**Document text**.
This seems to fix the intermittent hangs I observed and bisected to
commit 8504ddeca0 "migration: Fix postcopy bw for recovery".

Tested-by: Markus Armbruster <armbru@redhat.com>

Re: [PATCH] migration/postcopy: Recognise the recovery states as 'in_postcopy'
Posted by Alex Bennée 4 years, 7 months ago
Dr. David Alan Gilbert (git) <dgilbert@redhat.com> writes:

> From: "Dr. David Alan Gilbert" <dgilbert@redhat.com>
>
> Various parts of the migration code do different things when they're
> in postcopy mode; prior to this patch this has been 'postcopy-active'.
> This patch extends 'in_postcopy' to include 'postcopy-paused' and
> 'postcopy-recover'.
>
> In particular, when you set the max-postcopy-bandwidth parameter, this
> only affects the current migration fd if we're 'in_postcopy';
> this leads to a race in the postcopy recovery test where it increases
> the speed from 4k/sec to unlimited, but that increase can get ignored
> if the change is made between the point at which the reconnection
> happens and it transitions back to active.
>
> Signed-off-by: Dr. David Alan Gilbert <dgilbert@redhat.com>

In my xenial stress test I run 100 times and it never triggered the 180s
timeout I set on my retry.py script:

Tested-by: Alex Bennée <alex.bennee@linaro.org>

> ---
>  migration/migration.c | 9 ++++++++-
>  1 file changed, 8 insertions(+), 1 deletion(-)

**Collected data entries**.
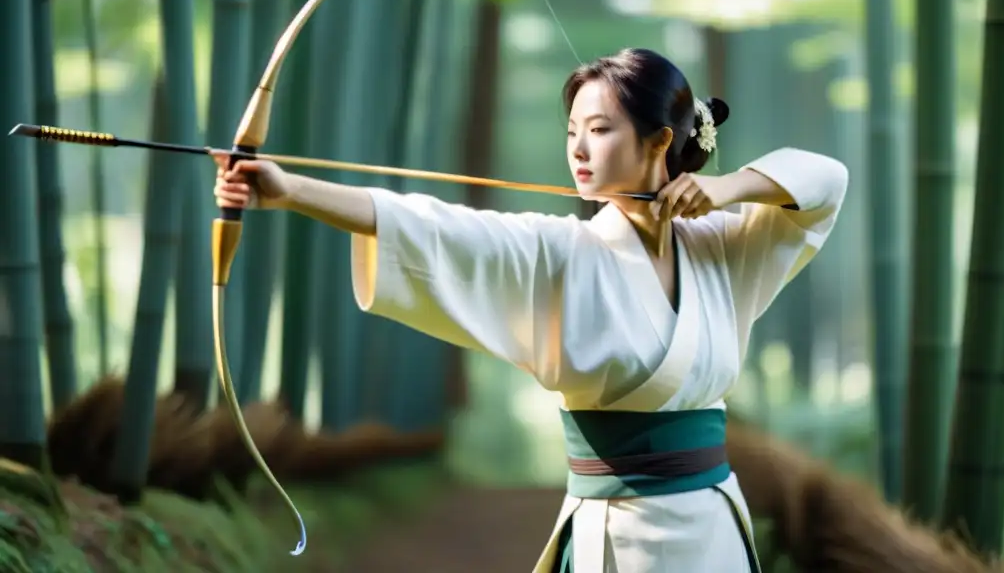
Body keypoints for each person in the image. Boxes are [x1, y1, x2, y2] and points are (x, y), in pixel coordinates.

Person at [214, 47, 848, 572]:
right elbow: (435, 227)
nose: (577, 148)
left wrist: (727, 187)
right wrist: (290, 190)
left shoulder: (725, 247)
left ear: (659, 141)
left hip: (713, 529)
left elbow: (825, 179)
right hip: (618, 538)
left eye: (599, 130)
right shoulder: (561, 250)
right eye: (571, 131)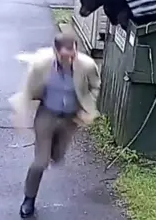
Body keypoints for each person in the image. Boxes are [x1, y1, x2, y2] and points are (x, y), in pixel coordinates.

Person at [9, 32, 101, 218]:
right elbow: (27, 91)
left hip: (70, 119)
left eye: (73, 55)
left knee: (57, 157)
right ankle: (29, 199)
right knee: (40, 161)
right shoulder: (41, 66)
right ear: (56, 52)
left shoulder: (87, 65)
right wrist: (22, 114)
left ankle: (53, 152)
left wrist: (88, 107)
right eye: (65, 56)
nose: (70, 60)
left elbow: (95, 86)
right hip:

**Task requirements**.
• A. Answer these questions from the postcopy patch thread:
(i) To which commit were the intermittent hangs bisected?
(ii) Which two states does the patch add to 'in_postcopy'?
(iii) What timeout was set on the retry.py script?
• B. Extend the postcopy patch thread, picking up after its final line.
The data have no connection to the postcopy patch thread.

**Task responses**.
• A.
(i) Commit 8504ddeca0 "migration: Fix postcopy bw for recovery"
(ii) 'postcopy-paused' and 'postcopy-recover'
(iii) 180s

• B.
>
> diff --git a/migration/migration.c b/migration/migration.c
> index 01863a95f5..5f7e4d15e9 100644
> --- a/migration/migration.c
> +++ b/migration/migration.c
> @@ -1659,7 +1659,14 @@ bool migration_in_postcopy(void)
>  {
>      MigrationState *s = migrate_get_current();
>
> -    return (s->state == MIGRATION_STATUS_POSTCOPY_ACTIVE);
> +    switch (s->state) {
> +    case MIGRATION_STATUS_POSTCOPY_ACTIVE:
> +    case MIGRATION_STATUS_POSTCOPY_PAUSED:
> +    case MIGRATION_STATUS_POSTCOPY_RECOVER:
> +        return true;
> +    default:
> +        return false;
> +    }
>  }
>
>  bool migration_in_postcopy_after_devices(MigrationState *s)


--
Alex Bennée

Re: [PATCH] migration/postcopy: Recognise the recovery states as 'in_postcopy'
Posted by Juan Quintela 4 years, 7 months ago
"Dr. David Alan Gilbert (git)" <dgilbert@redhat.com> wrote:
> From: "Dr. David Alan Gilbert" <dgilbert@redhat.com>
>
> Various parts of the migration code do different things when they're
> in postcopy mode; prior to this patch this has been 'postcopy-active'.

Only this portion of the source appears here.